Let $L$ be a lattice.Then the following statements are equivalent.
- $L$ is contionuous.
- There are an arithmetic lattice $A$ and a surjective map $r:A\rightarrow L$ preserving arbitrary infs and directed sups.
- There are algebraic lattice $A$ and a surjective map $r:A\rightarrow L$ preserving infs and directed sups.
- There are a set $X$ and a projection map $p:2^{X}\rightarrow 2^{X}$ preserving directed sups such that $L\cong \operatorname{im} p$.
This is the corollary on the page 123 of the Continuous Lattices and Domains author by G.GIERZ at all. I don't understand the sentence
By I-4.13,there is a closure opertor $c$ preserving directed sups on some $2^{X}$ such that the algebraic lattice $A$ is isomorphic to the image of $c$.
What exactly is map $c$? Why define $p:2^{X}\rightarrow 2^{X}$ by $p=c_{\circ}k c^{\circ}$? I would appreciate your suggestions and comments.
I think it should refer to Theorem I-4.16, instead of I-4.13. That theorem tells you that any algebraic lattice is isomorphic to the image of a closure operator $c:2^X \to 2^X$ which preserves directed unions (for some set $X$). Applying this for the algebraic lattice $A$ gives you the map $c$ of the proof.

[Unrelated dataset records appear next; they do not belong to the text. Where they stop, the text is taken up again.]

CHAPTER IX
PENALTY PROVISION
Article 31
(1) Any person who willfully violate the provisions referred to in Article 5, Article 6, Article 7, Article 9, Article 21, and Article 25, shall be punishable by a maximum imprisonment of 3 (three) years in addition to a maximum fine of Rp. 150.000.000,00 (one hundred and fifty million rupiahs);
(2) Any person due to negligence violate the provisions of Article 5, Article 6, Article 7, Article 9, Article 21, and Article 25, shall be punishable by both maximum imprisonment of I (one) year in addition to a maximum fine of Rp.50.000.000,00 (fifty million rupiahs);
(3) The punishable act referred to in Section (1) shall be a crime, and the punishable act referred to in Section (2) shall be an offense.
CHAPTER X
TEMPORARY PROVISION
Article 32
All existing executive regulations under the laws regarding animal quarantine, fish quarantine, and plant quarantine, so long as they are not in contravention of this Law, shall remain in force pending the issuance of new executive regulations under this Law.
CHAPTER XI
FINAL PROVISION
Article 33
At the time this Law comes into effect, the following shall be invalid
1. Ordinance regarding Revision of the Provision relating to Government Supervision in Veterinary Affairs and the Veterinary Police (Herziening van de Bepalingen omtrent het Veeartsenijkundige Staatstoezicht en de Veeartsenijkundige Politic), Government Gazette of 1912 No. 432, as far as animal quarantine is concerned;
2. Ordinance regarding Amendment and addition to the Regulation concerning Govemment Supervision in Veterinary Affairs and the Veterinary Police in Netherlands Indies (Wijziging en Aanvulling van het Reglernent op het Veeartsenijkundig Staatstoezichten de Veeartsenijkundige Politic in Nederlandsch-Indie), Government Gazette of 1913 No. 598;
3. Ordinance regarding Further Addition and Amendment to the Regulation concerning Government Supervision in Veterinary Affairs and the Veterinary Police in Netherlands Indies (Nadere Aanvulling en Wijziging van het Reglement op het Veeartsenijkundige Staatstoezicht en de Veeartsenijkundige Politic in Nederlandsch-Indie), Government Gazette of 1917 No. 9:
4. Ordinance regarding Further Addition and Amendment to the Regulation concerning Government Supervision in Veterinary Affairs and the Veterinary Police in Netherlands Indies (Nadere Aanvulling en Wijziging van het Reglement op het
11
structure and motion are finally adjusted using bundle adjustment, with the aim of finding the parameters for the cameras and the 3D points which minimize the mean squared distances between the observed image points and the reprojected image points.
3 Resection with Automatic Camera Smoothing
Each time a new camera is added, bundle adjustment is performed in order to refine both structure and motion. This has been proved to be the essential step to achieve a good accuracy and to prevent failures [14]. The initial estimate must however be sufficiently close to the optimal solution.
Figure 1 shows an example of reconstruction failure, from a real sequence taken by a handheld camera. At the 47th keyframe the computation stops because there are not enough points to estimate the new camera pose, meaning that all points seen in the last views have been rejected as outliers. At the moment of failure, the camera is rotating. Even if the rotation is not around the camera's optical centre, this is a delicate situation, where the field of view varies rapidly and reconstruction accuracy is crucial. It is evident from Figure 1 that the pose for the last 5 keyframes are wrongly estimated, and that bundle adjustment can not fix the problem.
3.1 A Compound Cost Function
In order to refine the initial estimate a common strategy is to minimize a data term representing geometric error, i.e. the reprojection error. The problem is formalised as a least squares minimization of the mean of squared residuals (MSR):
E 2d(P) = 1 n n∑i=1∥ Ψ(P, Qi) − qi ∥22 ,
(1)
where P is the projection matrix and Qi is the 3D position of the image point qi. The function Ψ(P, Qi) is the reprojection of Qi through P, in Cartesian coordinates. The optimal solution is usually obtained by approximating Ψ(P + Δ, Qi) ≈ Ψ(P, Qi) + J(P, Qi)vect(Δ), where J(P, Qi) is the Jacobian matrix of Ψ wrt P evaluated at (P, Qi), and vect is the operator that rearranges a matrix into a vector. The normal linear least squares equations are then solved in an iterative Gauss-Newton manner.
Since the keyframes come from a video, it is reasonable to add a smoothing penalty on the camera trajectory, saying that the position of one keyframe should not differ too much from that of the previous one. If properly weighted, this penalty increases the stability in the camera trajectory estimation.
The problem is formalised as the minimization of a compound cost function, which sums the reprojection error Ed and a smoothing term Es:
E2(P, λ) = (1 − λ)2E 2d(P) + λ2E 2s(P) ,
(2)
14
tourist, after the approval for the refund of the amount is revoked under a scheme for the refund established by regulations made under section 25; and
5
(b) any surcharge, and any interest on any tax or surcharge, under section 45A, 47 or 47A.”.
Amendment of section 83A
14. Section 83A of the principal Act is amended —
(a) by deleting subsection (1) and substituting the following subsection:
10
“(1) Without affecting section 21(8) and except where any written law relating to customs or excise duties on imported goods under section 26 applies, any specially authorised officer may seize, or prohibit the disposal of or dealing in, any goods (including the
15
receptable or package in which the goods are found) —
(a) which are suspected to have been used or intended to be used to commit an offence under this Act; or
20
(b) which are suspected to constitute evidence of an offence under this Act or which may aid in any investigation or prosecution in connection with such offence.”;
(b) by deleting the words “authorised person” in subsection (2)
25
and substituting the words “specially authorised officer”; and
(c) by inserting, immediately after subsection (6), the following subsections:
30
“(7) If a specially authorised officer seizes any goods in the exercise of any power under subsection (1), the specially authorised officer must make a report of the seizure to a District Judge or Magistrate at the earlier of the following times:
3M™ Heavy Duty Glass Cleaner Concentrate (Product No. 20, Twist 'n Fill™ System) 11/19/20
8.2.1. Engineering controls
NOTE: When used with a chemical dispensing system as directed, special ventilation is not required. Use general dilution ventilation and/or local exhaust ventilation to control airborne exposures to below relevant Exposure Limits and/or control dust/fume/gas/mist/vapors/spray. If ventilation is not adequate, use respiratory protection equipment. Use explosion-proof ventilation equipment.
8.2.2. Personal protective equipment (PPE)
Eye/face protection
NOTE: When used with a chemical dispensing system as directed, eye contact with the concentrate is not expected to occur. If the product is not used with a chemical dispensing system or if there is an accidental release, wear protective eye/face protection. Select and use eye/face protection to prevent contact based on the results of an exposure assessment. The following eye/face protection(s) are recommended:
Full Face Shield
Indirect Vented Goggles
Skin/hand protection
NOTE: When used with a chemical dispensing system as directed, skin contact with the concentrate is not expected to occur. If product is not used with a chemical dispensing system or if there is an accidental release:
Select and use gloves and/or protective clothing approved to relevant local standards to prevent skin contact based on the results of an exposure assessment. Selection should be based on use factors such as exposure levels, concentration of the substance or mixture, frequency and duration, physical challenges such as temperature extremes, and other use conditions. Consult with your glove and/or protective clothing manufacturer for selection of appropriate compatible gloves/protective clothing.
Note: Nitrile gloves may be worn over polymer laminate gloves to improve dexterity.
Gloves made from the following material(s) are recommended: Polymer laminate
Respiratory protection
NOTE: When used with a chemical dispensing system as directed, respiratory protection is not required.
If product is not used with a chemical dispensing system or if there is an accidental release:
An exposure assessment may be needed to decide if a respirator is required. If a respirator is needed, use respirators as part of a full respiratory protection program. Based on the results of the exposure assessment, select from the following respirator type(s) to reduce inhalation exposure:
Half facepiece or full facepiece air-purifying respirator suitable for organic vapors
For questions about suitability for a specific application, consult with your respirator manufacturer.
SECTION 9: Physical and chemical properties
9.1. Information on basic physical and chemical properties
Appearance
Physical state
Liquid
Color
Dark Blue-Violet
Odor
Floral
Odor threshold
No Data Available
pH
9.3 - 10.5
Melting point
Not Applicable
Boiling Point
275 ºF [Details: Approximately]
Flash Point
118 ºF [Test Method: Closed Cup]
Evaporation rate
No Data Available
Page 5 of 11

Now, the map $c$ has image isomorphic to $A$, while you want a projection $p$ with image isomorphic to $L$. This is accomplished by defining $p=c_\circ k c^\circ$, where $k=dr$ and $d:L \to A$ is the lower adjoint of $r$. Indeed, since $r$ is surjective, $d$ is injective, so $\operatorname{im} k \cong \operatorname{im} r \cong L$. Moreover, $k$ is idempotent. Using this together with the fact that $c$ is a closure operator (hence also idempotent), it follows that $p:2^X \to 2^X$ is indeed the desired projection map with $\operatorname{im} p \cong L$.